The Ghost of Edmund Mitchell
Written by Tracy Melton '85.
Young Baltimore merchant Edmund Mitchell sat for a daguerreotype before October 10, 1850. We know this because in the earliest hour of that day, an assassin fired a pistol into the back of Mitchell’s right knee as he was stepping into a neighborhood tavern. The pistol load destroyed the joint and severed his femoral artery, blood flowing onto the tavern floor. Doctors amputated his leg, but he died that afternoon.
Mitchell and his friends were celebrating a Whig election victory. The victory had come after a particularly vicious campaign, which revealed partisan fractures that would soon result in the breakup of the Democratic-Whig party structure and the emergence in Baltimore of the American Party—the Know Nothings.
Mitchell’s assassination proved a harbinger of ten years of political violence. Scores would die in partisan fighting in Baltimore over the next decade—in riots, targeted assassinations, and street fights among the most notorious rowdies.
Mitchell was thirty-two and already a long-time Whig politician. In 1840, he had helped organize William Henry Harrison’s Tippecanoe campaign in Baltimore. Four years later, he served as secretary of the Central Clay Club—formed to support Henry Clay’s presidential campaign—and advertised its offer of rewards for convictions of anyone voting illegally or swearing falsely to obtain naturalization papers necessary for voting.
Mitchell was also president of the Vigilant Fire Company. The city’s volunteer fire companies served as important nexuses, bringing together local business people, politicians, and rowdies in formidable neighborhood organizations, often aligned with political parties.

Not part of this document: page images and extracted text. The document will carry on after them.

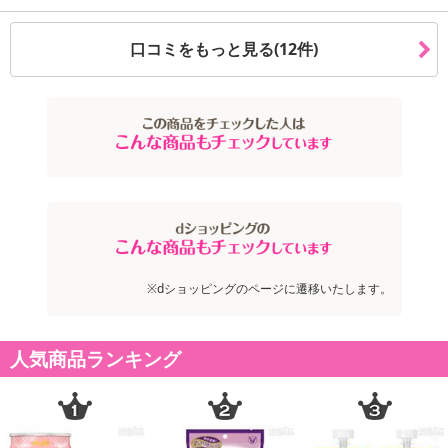
【キャンセルについて】
口コミをもっと見る(12件)
※お申込み後のキャンセルはお受けできません。
記載されている内容を必ずご確認いただき、お届けする商品セット
にご納得いただきましたうえでお申し込みください。
※パッケージ変更や商品リニューアル(成分など含む)等により、参考
の掲載画像や画像内のバーコードなど、お届け商品と多少異なる場
合がございます。
また、[新たな加工食品の原料原産地表示制度]の経過措置期間の終
了により、商品詳細内に記載の原産国・原材料の表記が旧表記の場
合がございます。
あらかじめご了承いただいた上でお申込みください。なお、本理由
によるお申込み後のキャンセル・返品交換は対応いたしかねます。
※dショッピングのページに遷移いたします。
【お支払いについて】
人気商品ランキング
※送料はお試し費用に含まれております。
※お支払い方法は、電話料金合算払い、クレジットカード、dポイン
トの利用となります。
【発送・お届け・商品について】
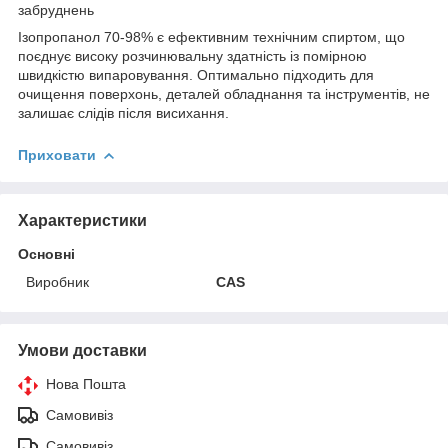
забруднень
Ізопропанол 70-98% є ефективним технічним спиртом, що
поєднує високу розчинювальну здатність із помірною
швидкістю випаровування. Оптимально підходить для
очищення поверхонь, деталей обладнання та інструментів, не
залишає слідів після висихання.
Приховати
Характеристики
Основні
Виробник
CAS
Умови доставки
Нова Пошта
Самовивіз
Самовивіз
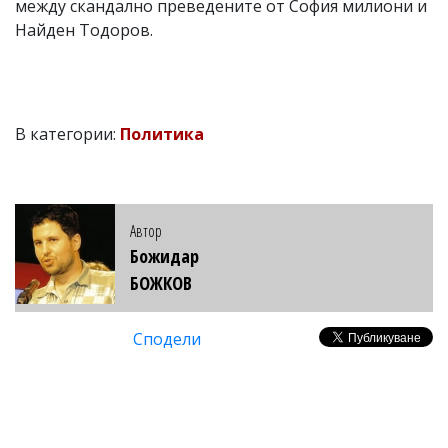
между скандално преведените от София милиони и
Найден Тодоров.
В категории:
Политика
Автор
Божидар
БОЖКОВ
Сподели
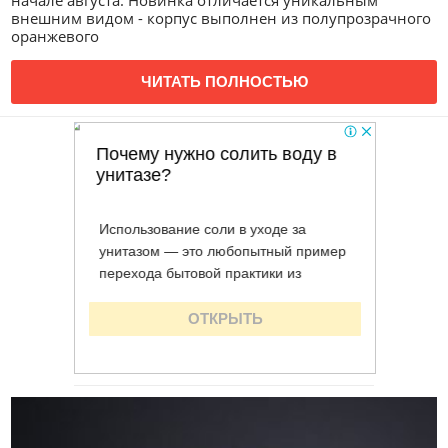
начале августа. Новинка отличается уникальным
внешним видом - корпус выполнен из полупрозрачного
оранжевого
ЧИТАТЬ ПОЛНОСТЬЮ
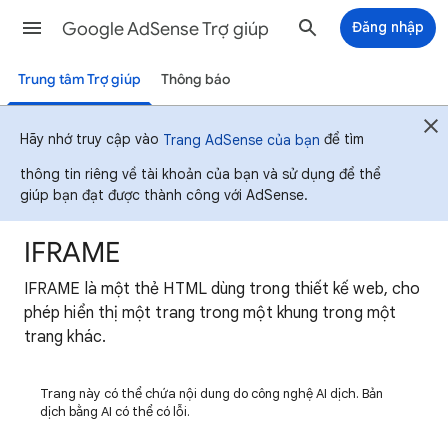
Google AdSense Trợ giúp
Đăng nhập
Trung tâm Trợ giúp
Thông báo
Hãy nhớ truy cập vào
để tìm
Trang AdSense của bạn
thông tin riêng về tài khoản của bạn và sử dụng để thể
giúp bạn đạt được thành công với AdSense.
IFRAME
IFRAME là một thẻ HTML dùng trong thiết kế web, cho
phép hiển thị một trang trong một khung trong một
trang khác.
Trang này có thể chứa nội dung do công nghệ AI dịch. Bản
dịch bằng AI có thể có lỗi.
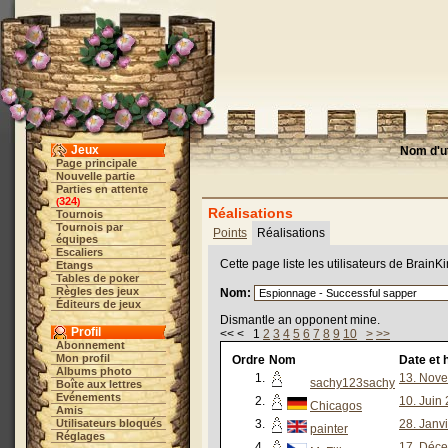
Jeux
Nom d'ut
Page principale
Nouvelle partie
Parties en attente
324
(
)
Réalisations
Tournois
Tournois par
Points
Réalisations
équipes
Escaliers
Cette page liste les utilisateurs de BrainK
Etangs
Tables de poker
Règles des jeux
Nom:
Éditeurs de jeux
Dismantle an opponent mine.
Profil
<< < 1
2
3
4
5
6
7
8
9
10
>
>>
Abonnement
Mon profil
Ordre
Nom
Date et 
Albums photo
1.
13. Nove
sachy123sachy
Boîte aux lettres
Evénements
2.
10. Juin
Chicagos
Amis
Utilisateurs bloqués
3.
28. Janv
painter
Réglages
4.
17. Déce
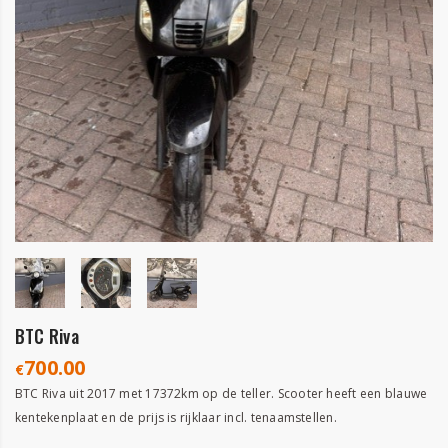
BTC Riva
700.00
€
BTC Riva uit 2017 met 17372km op de teller. Scooter heeft een blauwe
kentekenplaat en de prijs is rijklaar incl. tenaamstellen.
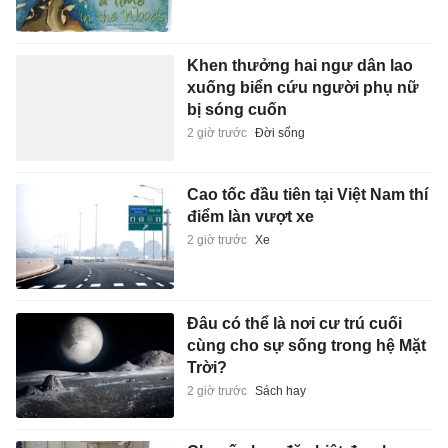
Khen thưởng hai ngư dân lao
xuống biển cứu người phụ nữ
bị sóng cuốn
2 giờ trước
Đời sống
Cao tốc đầu tiên tại Việt Nam thí
điểm làn vượt xe
2 giờ trước
Xe
Đâu có thể là nơi cư trú cuối
cùng cho sự sống trong hệ Mặt
Trời?
2 giờ trước
Sách hay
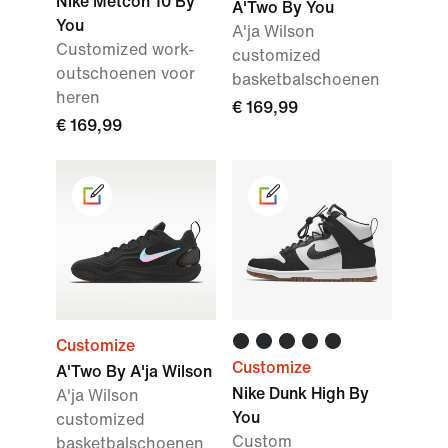
Nike Metcon 10 By
A'Two By You
You
A'ja Wilson
Customized work-
customized
outschoenen voor
basketbalschoenen
heren
€ 169,99
€ 169,99
Customize
Customize
A'Two By A'ja Wilson
Nike Dunk High By
A'ja Wilson
You
customized
Custom
basketbalschoenen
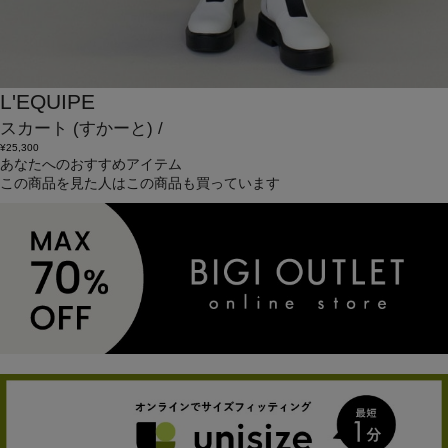
L'EQUIPE
スカート
(すかーと)
/
¥25,300
あなたへのおすすめアイテム
この商品を見た人はこの商品も買っています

That night, Democratic rowdies, including Thomas Moody, George Zimmerman, and Alexander Thompson, were at the tavern when Mitchell arrived. Most of Moody’s party were in an adjacent alley or exited the back of the tavern into the alley. Mitchell’s friends had already entered when the fatal shot felled him at the door. Referring to Moody’s crowd, a newspaper correspondent later wrote, “They all escaped trial by some legal quibbles, but their guilt was universally believed, and Zimmerman was the one on whom the circumstantial testimony fixed the firing of the fatal shot.”

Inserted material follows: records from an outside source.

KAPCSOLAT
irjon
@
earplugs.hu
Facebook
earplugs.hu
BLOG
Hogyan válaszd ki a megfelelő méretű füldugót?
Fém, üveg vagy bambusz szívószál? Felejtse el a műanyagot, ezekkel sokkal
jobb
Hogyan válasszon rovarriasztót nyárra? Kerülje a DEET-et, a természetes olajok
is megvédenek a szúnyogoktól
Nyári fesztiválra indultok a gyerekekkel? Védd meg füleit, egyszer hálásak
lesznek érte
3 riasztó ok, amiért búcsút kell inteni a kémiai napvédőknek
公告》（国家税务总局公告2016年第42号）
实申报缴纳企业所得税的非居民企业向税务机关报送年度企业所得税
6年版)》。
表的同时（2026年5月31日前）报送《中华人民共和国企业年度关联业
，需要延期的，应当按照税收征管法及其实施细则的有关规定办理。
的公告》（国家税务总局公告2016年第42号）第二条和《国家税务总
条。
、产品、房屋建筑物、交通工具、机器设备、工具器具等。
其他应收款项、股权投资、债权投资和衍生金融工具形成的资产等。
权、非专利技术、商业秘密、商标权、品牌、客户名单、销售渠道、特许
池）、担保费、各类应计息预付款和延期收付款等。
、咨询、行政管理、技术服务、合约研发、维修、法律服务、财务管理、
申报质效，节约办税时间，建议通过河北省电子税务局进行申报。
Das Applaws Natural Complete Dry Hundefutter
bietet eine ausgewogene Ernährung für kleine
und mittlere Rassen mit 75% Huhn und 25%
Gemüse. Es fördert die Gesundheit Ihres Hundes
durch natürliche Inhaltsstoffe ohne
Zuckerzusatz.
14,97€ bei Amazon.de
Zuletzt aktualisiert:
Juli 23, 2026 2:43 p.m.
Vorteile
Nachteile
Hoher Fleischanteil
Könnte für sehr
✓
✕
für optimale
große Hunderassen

The aftermath was also a harbinger. A month later, one of Mitchell’s friends shot and killed Moody at a theater barroom after a cry, “Who killed Ned Mitchell?” A year later, Zimmerman, a young prizefighter, was fatally stabbed during a street brawl, as he and his friends were trying to organize a prizefight. Thompson’s brother William H. “Country” Thompson, a larger-than-life Democratic rowdy, would also die in a political dispute. Violence begetting violence.

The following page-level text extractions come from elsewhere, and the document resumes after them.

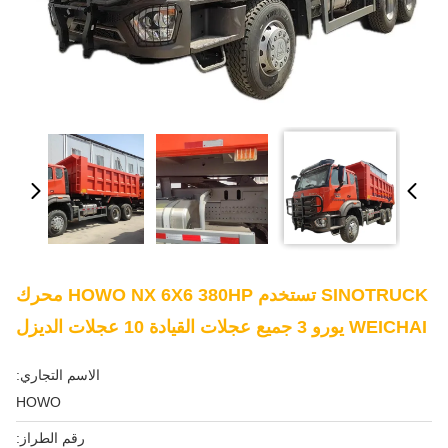
SINOTRUCK تستخدم HOWO NX 6X6 380HP محرك
WEICHAI يورو 3 جميع عجلات القيادة 10 عجلات الديزل
الاسم التجاري:
HOWO
رقم الطراز:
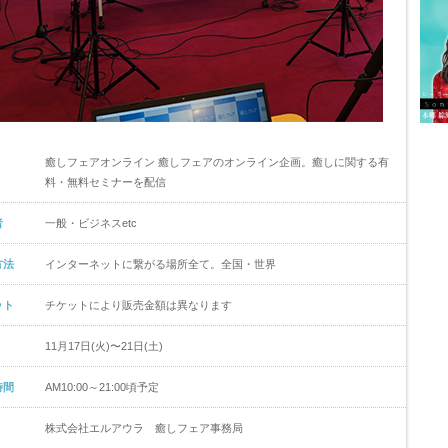
癒しフェアオンライン 癒しフェアのオンライン企画。癒しに関する有
料・無料セミナーを配信
者
一般・ビジネスetc
方法
インターネットに繋がる場所全て。全国・世界
ット
チケットにより販売金額は異なります
11月17日(火)〜21日(土)
時間
AM10:00～21:00頃予定
株式会社エルアウラ 癒しフェア事務局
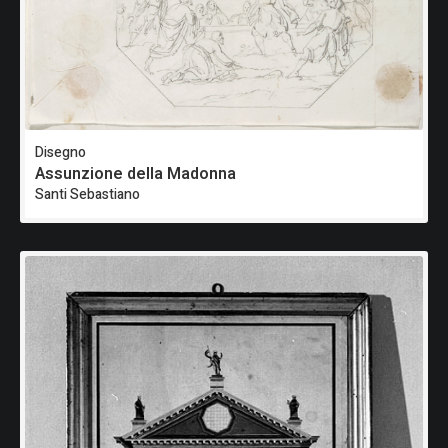
Disegno
Assunzione della Madonna
Santi Sebastiano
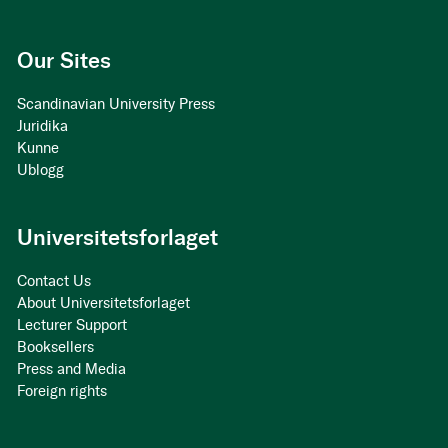
Our Sites
Scandinavian University Press
Juridika
Kunne
Ublogg
Universitetsforlaget
Contact Us
About Universitetsforlaget
Lecturer Support
Booksellers
Press and Media
Foreign rights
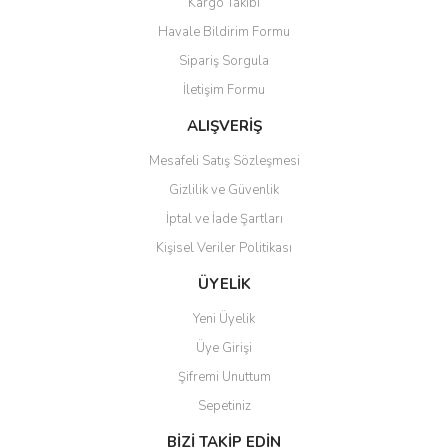
Kargo Takibi
Havale Bildirim Formu
Sipariş Sorgula
İletişim Formu
ALIŞVERİŞ
Mesafeli Satış Sözleşmesi
Gizlilik ve Güvenlik
İptal ve İade Şartları
Kişisel Veriler Politikası
ÜYELİK
Yeni Üyelik
Üye Girişi
Şifremi Unuttum
Sepetiniz
BİZİ TAKİP EDİN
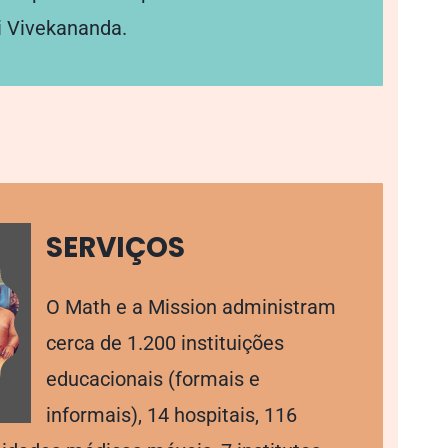
 Vivekananda.
SERVIÇOS
O Math e a Mission administram
cerca de 1.200 instituições
educacionais (formais e
informais), 14 hospitais, 116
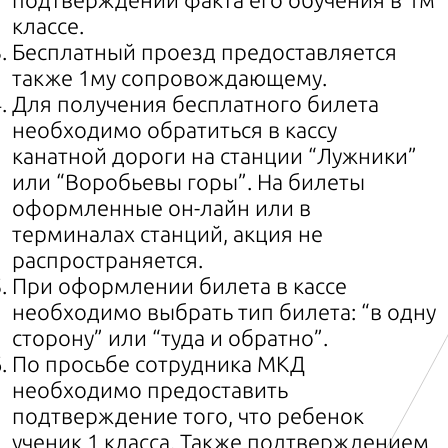
классе.
Бесплатный проезд предоставляется
также 1му сопровождающему.
Для получения бесплатного билета
необходимо обратиться в кассу
канатной дороги на станции “Лужники”
или “Воробьевы горы”. На билеты
оформленные он-лайн или в
терминалах станций, акция не
распространяется.
При оформлении билета в кассе
необходимо выбрать тип билета: “в одну
сторону” или “туда и обратно”.
По просьбе сотрудника МКД
необходимо предоставить
подтверждение того, что ребенок
ученик 1 класса. Также подтверждением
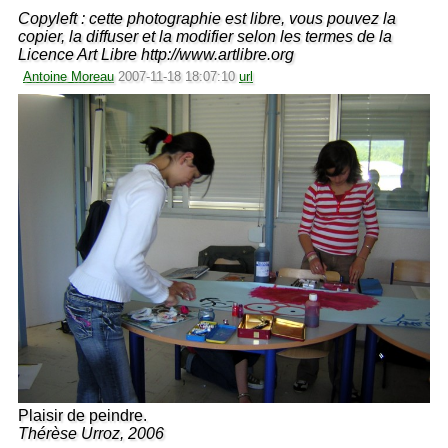
Copyleft : cette photographie est libre, vous pouvez la
copier, la diffuser et la modifier selon les termes de la
Licence Art Libre http://www.artlibre.org
Antoine Moreau
2007-11-18 18:07:10
url
Plaisir de peindre.
Thérèse Urroz, 2006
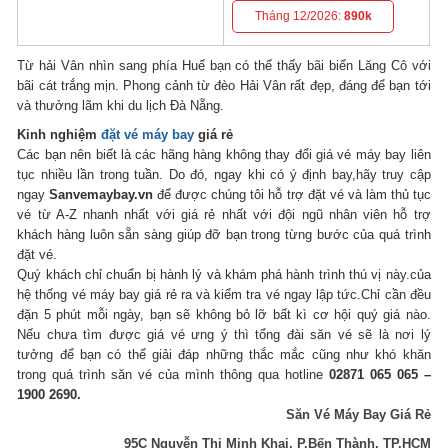
Tháng 12/2026:
890k
Từ hải Vân nhìn sang phía Huế bạn có thể thấy bãi biển Lăng Cô với
bãi cát trắng mịn. Phong cảnh từ đèo Hải Vân rất đẹp, đáng để bạn tới
và thưởng lãm khi du lịch Đà Nẵng.
Kinh nghiệm
đặt vé máy bay
giá rẻ
Các bạn nên biết là các hãng hàng không thay đổi giá vé máy bay liên
tục nhiều lần trong tuần. Do đó, ngay khi có ý định bay,hãy truy cập
ngay
Sanvemaybay.vn
để được chúng tôi hỗ trợ đặt vé và làm thủ tục
vé từ A-Z nhanh nhất với giá rẻ nhất với đội ngũ nhân viên hỗ trợ
khách hàng luôn sẵn sàng giúp đỡ bạn trong từng bước của quá trình
đặt vé.
Quý khách chỉ chuẩn bị hành lý và khám phá hành trình thú vị này.của
hệ thống vé máy bay giá rẻ ra và kiểm tra vé ngay lập tức.Chỉ cần đều
đặn 5 phút mỗi ngày, bạn sẽ không bỏ lỡ bất kì cơ hội quý giá nào.
Nếu chưa tìm được giá vé ưng ý thì tổng đài săn vé sẽ là nơi lý
tưởng để bạn có thể giải đáp những thắc mắc cũng như khó khăn
trong quá trình săn vé của mình thông qua hotline
02871 065 065 –
1900 2690.
Săn Vé Máy Bay Giá Rẻ
95C Nguyễn Thị Minh Khai, P.Bến Thành, TP.HCM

That daguerreotype of the young Baltimore merchant, the first victim of a bitter, homicidal political era, now resides in the Special Collections Research Center in Swem Library—a ghostly message from the past.
Tracy Matthew Melton ('85) is author of Hanging Henry Gambrill: The Violent Career of Baltimore's Plug Uglies, 1854-1860 and numerous articles on obscure but significant people and events in Baltimore and beyond.